§ **TASK ITEM**: Reproduce the following data line for line, leaving out the pictures.

§ **INPUT MATERIAL**:
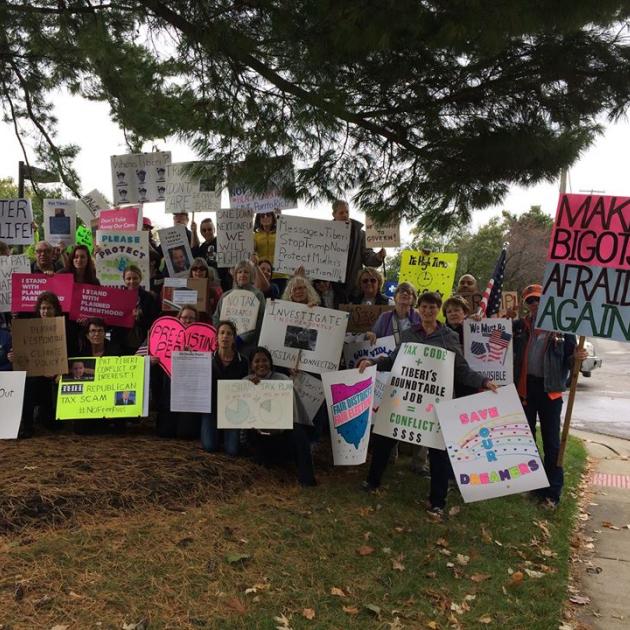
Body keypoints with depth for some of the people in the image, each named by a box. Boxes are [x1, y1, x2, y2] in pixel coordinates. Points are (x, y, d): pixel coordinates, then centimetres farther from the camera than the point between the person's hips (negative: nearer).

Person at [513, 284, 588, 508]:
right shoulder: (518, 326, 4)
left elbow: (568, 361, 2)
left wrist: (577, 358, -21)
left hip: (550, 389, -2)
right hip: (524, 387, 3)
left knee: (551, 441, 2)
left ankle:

§ **RESULT FOR THIS TASK**:
Body keypoints with depth for some of the people in the image, each named by a box. Boxes are [x1, y1, x2, y2] in pixel coordinates. Points are (x, y, d): pixel coordinates, then centimetres farther from the camera than the point between the person's hips (negative: nearer).

Person at [513, 284, 588, 508]:
right shoulder: (518, 326, 4)
left elbow: (568, 361, 2)
left wrist: (577, 358, -21)
left hip: (550, 389, -2)
right hip: (524, 387, 3)
left knee: (551, 441, 2)
left ankle:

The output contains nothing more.